State v. Lemert, Minn.S.Ct., 3/5/2014. Mr. Lemert was riding shotgun with his supposed buddy, Mr. Anthony, when the cops stopped Mr. Anthony’s truck, intending to arrest him on a drug offense from a couple of days earlier. An officer pulled Mr. Lemert out of the truck and performed a pat search, which produced drugs.
Mr. Lemert challenged the search. The trial court denied the suppression motion, concluding that the officers had a reasonable, articulable suspicion that Mr. Lemert was armed and dangerous. The court of appeals affirmed the trial court’s ruling. Read about that here. The court of appeals said that the search was legal because Mr. Lemert was in a truck that had been stopped on suspicion that its driver had recently engaged in “large-scale drug activity.” This rationale is a riff on what’s called the “automatic-companion rule,” which permits officers to do a pat search of any person who is in the company of someone whom the officers have arrested.
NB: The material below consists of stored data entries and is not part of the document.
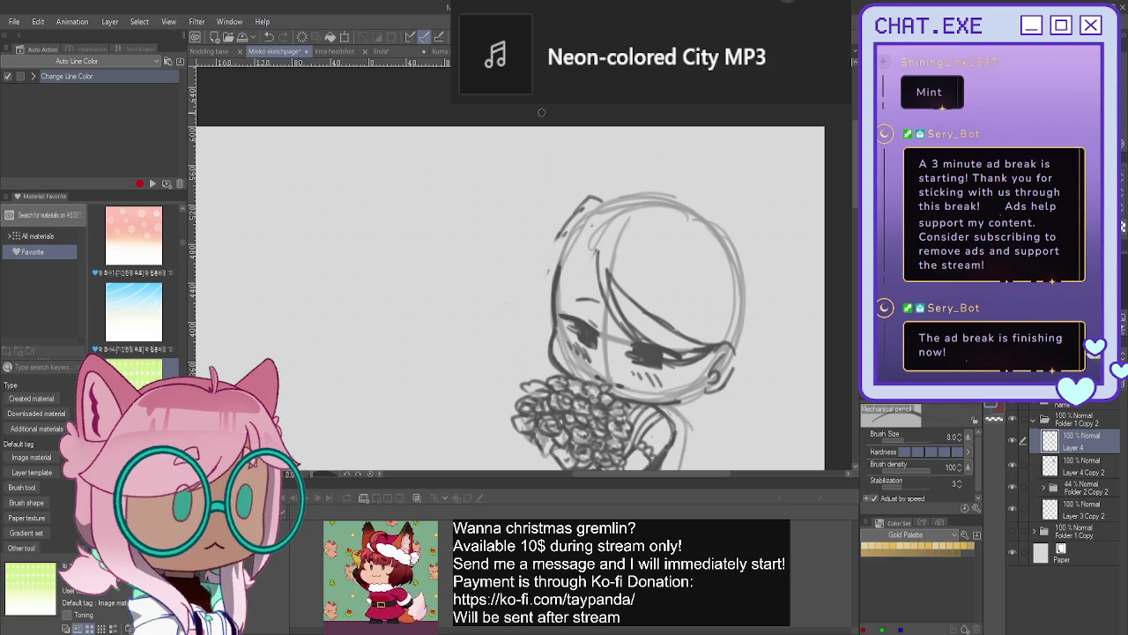
- Draw the top hair arc and tuft, then outline the hair down the right side
{"action": "mouse_move", "coordinate": [600, 191]}
{"action": "left_mouse_down"}
{"action": "mouse_move", "coordinate": [620, 178]}
{"action": "mouse_move", "coordinate": [686, 194]}
{"action": "mouse_move", "coordinate": [731, 183]}
{"action": "mouse_move", "coordinate": [690, 206]}
{"action": "left_mouse_up"}
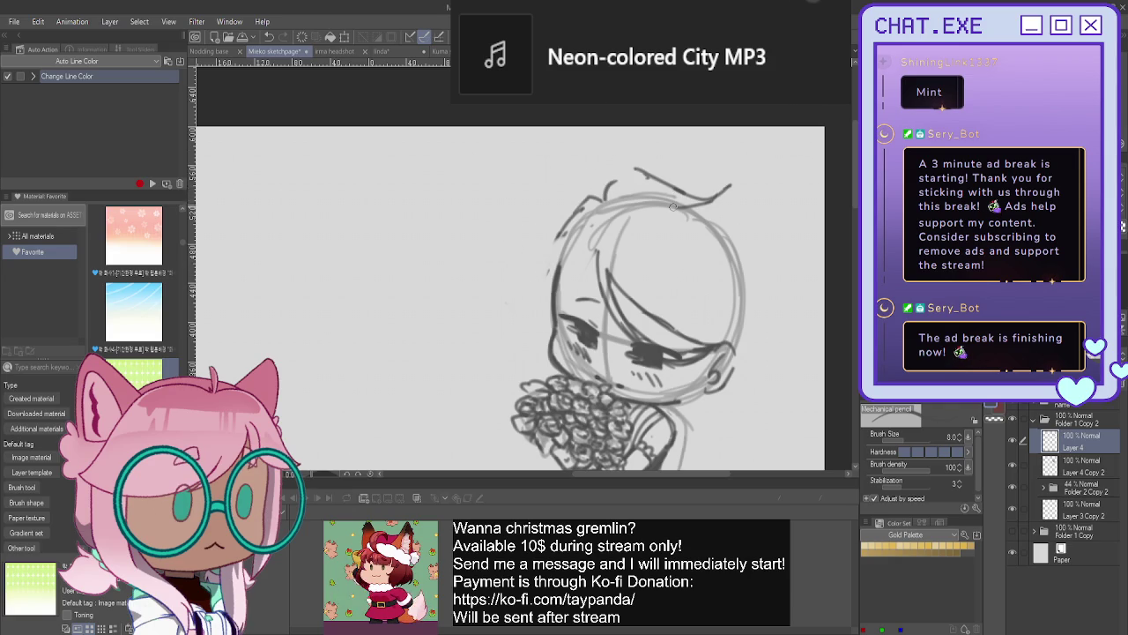
{"action": "left_click_drag", "start_coordinate": [601, 203], "coordinate": [621, 168]}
Writing for a unanimous court, Justice Stras slaps down the court of appeals. He says it’s still a “totality of the circumstances” world. For that matter, even the state did not jump on board the “automatic companion” rule.
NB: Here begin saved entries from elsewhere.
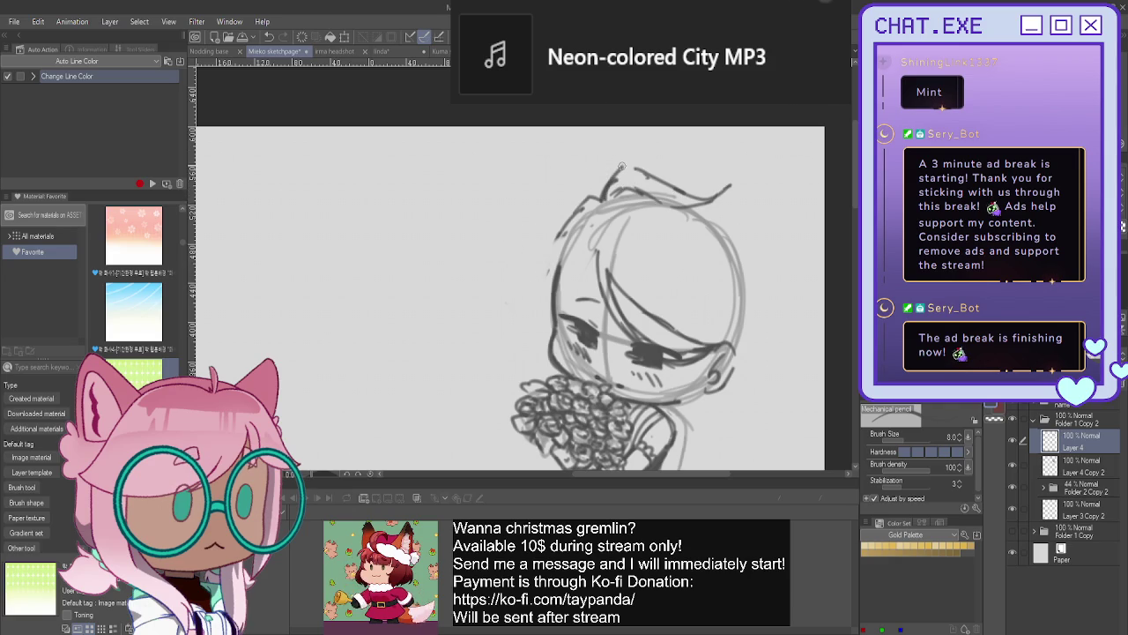
{"action": "mouse_move", "coordinate": [731, 184]}
{"action": "left_mouse_down"}
{"action": "mouse_move", "coordinate": [692, 200]}
{"action": "mouse_move", "coordinate": [732, 240]}
{"action": "mouse_move", "coordinate": [744, 276]}
{"action": "left_mouse_up"}
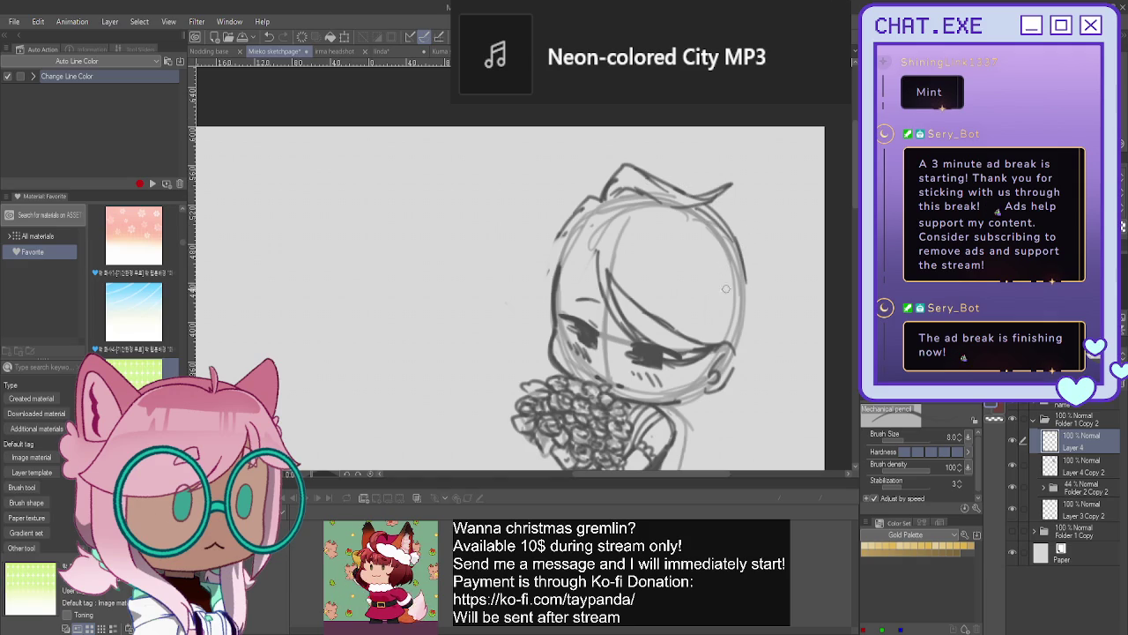
{"action": "mouse_move", "coordinate": [739, 301]}
{"action": "left_mouse_down"}
{"action": "mouse_move", "coordinate": [760, 357]}
{"action": "mouse_move", "coordinate": [736, 350]}
{"action": "mouse_move", "coordinate": [721, 381]}
{"action": "mouse_move", "coordinate": [686, 402]}
{"action": "left_mouse_up"}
Here, among other things, the cops knew that Mr. Anthony was not a solo drug dealer, knew that he had used this same truck earlier in the day to complete a drug deal, knew that the two had left Anthony’s apartment together, and that Anthony was a felony-level dealer of narcotics. Lastly, the court has decided that cops know that there is a “substantial nexus” between drug dealing and violence. State v. Craig, 826 N.W.2d 789 (Minn. 2013). The “totality of [those] circumstances made the pat search lawful.